[Dataset items]
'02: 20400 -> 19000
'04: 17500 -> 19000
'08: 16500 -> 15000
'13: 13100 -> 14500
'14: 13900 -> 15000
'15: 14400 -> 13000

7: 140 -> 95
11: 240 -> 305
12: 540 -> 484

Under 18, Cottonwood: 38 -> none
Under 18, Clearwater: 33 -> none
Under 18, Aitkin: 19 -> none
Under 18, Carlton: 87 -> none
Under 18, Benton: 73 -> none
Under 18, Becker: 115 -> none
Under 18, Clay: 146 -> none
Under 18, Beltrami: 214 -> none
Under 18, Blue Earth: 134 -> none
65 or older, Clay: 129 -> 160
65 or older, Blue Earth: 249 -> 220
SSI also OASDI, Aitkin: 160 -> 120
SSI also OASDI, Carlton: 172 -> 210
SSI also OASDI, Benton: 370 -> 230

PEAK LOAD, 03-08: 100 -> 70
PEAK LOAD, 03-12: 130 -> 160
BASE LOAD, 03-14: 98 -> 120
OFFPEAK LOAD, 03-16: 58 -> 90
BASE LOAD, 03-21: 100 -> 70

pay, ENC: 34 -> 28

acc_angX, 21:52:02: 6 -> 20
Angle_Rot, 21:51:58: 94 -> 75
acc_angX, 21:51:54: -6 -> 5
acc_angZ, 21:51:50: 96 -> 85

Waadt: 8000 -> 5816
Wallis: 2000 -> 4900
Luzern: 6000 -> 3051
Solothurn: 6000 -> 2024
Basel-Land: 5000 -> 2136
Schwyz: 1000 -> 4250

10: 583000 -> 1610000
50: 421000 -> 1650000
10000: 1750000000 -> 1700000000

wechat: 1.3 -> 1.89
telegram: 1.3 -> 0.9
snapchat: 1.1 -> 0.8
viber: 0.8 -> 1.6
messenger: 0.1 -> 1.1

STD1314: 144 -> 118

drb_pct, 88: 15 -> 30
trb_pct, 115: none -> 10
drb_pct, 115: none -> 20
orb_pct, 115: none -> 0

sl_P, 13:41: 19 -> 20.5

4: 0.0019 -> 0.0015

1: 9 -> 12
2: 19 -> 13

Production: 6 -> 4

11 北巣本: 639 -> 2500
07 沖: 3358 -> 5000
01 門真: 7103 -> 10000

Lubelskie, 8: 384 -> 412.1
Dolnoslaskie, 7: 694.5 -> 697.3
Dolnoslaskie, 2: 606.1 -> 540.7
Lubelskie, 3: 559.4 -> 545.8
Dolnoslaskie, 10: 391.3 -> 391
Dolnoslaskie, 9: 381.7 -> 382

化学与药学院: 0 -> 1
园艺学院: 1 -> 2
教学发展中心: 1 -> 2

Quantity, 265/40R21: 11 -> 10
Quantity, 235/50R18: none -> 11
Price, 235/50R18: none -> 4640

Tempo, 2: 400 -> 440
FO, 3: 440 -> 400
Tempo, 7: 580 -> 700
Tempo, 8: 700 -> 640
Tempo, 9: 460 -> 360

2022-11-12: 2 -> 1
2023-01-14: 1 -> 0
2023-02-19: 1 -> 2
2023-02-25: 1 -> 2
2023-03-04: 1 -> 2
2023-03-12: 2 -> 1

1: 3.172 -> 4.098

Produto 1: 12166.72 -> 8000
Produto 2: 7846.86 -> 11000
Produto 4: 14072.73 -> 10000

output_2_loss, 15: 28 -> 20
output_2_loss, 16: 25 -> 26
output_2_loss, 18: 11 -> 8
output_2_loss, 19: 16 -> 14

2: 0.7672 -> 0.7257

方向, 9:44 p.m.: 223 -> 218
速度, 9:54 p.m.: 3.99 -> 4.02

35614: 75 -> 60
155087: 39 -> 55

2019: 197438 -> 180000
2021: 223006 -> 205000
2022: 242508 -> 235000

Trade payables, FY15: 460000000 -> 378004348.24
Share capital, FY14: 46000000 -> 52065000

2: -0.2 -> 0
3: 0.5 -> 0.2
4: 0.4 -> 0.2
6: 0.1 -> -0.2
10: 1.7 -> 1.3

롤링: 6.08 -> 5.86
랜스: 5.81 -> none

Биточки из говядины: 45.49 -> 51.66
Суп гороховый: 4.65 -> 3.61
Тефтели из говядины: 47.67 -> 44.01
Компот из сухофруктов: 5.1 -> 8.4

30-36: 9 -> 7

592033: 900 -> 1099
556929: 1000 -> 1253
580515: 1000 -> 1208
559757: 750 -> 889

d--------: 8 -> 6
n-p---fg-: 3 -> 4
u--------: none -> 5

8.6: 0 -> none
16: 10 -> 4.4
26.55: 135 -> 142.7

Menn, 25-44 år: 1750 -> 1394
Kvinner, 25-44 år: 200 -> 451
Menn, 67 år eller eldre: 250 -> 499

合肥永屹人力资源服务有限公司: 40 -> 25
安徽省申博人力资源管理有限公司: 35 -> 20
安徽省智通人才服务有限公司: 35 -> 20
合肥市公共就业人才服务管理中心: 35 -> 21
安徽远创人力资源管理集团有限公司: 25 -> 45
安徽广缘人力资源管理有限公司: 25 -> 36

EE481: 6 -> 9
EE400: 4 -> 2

What to do: Restate every entry above word for word.

Solution to the exercise:
'02: 20400 -> 19000
'04: 17500 -> 19000
'08: 16500 -> 15000
'13: 13100 -> 14500
'14: 13900 -> 15000
'15: 14400 -> 13000

7: 140 -> 95
11: 240 -> 305
12: 540 -> 484

Under 18, Cottonwood: 38 -> none
Under 18, Clearwater: 33 -> none
Under 18, Aitkin: 19 -> none
Under 18, Carlton: 87 -> none
Under 18, Benton: 73 -> none
Under 18, Becker: 115 -> none
Under 18, Clay: 146 -> none
Under 18, Beltrami: 214 -> none
Under 18, Blue Earth: 134 -> none
65 or older, Clay: 129 -> 160
65 or older, Blue Earth: 249 -> 220
SSI also OASDI, Aitkin: 160 -> 120
SSI also OASDI, Carlton: 172 -> 210
SSI also OASDI, Benton: 370 -> 230

PEAK LOAD, 03-08: 100 -> 70
PEAK LOAD, 03-12: 130 -> 160
BASE LOAD, 03-14: 98 -> 120
OFFPEAK LOAD, 03-16: 58 -> 90
BASE LOAD, 03-21: 100 -> 70

pay, ENC: 34 -> 28

acc_angX, 21:52:02: 6 -> 20
Angle_Rot, 21:51:58: 94 -> 75
acc_angX, 21:51:54: -6 -> 5
acc_angZ, 21:51:50: 96 -> 85

Waadt: 8000 -> 5816
Wallis: 2000 -> 4900
Luzern: 6000 -> 3051
Solothurn: 6000 -> 2024
Basel-Land: 5000 -> 2136
Schwyz: 1000 -> 4250

10: 583000 -> 1610000
50: 421000 -> 1650000
10000: 1750000000 -> 1700000000

wechat: 1.3 -> 1.89
telegram: 1.3 -> 0.9
snapchat: 1.1 -> 0.8
viber: 0.8 -> 1.6
messenger: 0.1 -> 1.1

STD1314: 144 -> 118

drb_pct, 88: 15 -> 30
trb_pct, 115: none -> 10
drb_pct, 115: none -> 20
orb_pct, 115: none -> 0

sl_P, 13:41: 19 -> 20.5

4: 0.0019 -> 0.0015

1: 9 -> 12
2: 19 -> 13

Production: 6 -> 4

11 北巣本: 639 -> 2500
07 沖: 3358 -> 5000
01 門真: 7103 -> 10000

Lubelskie, 8: 384 -> 412.1
Dolnoslaskie, 7: 694.5 -> 697.3
Dolnoslaskie, 2: 606.1 -> 540.7
Lubelskie, 3: 559.4 -> 545.8
Dolnoslaskie, 10: 391.3 -> 391
Dolnoslaskie, 9: 381.7 -> 382

化学与药学院: 0 -> 1
园艺学院: 1 -> 2
教学发展中心: 1 -> 2

Quantity, 265/40R21: 11 -> 10
Quantity, 235/50R18: none -> 11
Price, 235/50R18: none -> 4640

Tempo, 2: 400 -> 440
FO, 3: 440 -> 400
Tempo, 7: 580 -> 700
Tempo, 8: 700 -> 640
Tempo, 9: 460 -> 360

2022-11-12: 2 -> 1
2023-01-14: 1 -> 0
2023-02-19: 1 -> 2
2023-02-25: 1 -> 2
2023-03-04: 1 -> 2
2023-03-12: 2 -> 1

1: 3.172 -> 4.098

Produto 1: 12166.72 -> 8000
Produto 2: 7846.86 -> 11000
Produto 4: 14072.73 -> 10000

output_2_loss, 15: 28 -> 20
output_2_loss, 16: 25 -> 26
output_2_loss, 18: 11 -> 8
output_2_loss, 19: 16 -> 14

2: 0.7672 -> 0.7257

方向, 9:44 p.m.: 223 -> 218
速度, 9:54 p.m.: 3.99 -> 4.02

35614: 75 -> 60
155087: 39 -> 55

2019: 197438 -> 180000
2021: 223006 -> 205000
2022: 242508 -> 235000

Trade payables, FY15: 460000000 -> 378004348.24
Share capital, FY14: 46000000 -> 52065000

2: -0.2 -> 0
3: 0.5 -> 0.2
4: 0.4 -> 0.2
6: 0.1 -> -0.2
10: 1.7 -> 1.3

롤링: 6.08 -> 5.86
랜스: 5.81 -> none

Биточки из говядины: 45.49 -> 51.66
Суп гороховый: 4.65 -> 3.61
Тефтели из говядины: 47.67 -> 44.01
Компот из сухофруктов: 5.1 -> 8.4

30-36: 9 -> 7

592033: 900 -> 1099
556929: 1000 -> 1253
580515: 1000 -> 1208
559757: 750 -> 889

d--------: 8 -> 6
n-p---fg-: 3 -> 4
u--------: none -> 5

8.6: 0 -> none
16: 10 -> 4.4
26.55: 135 -> 142.7

Menn, 25-44 år: 1750 -> 1394
Kvinner, 25-44 år: 200 -> 451
Menn, 67 år eller eldre: 250 -> 499

合肥永屹人力资源服务有限公司: 40 -> 25
安徽省申博人力资源管理有限公司: 35 -> 20
安徽省智通人才服务有限公司: 35 -> 20
合肥市公共就业人才服务管理中心: 35 -> 21
安徽远创人力资源管理集团有限公司: 25 -> 45
安徽广缘人力资源管理有限公司: 25 -> 36

EE481: 6 -> 9
EE400: 4 -> 2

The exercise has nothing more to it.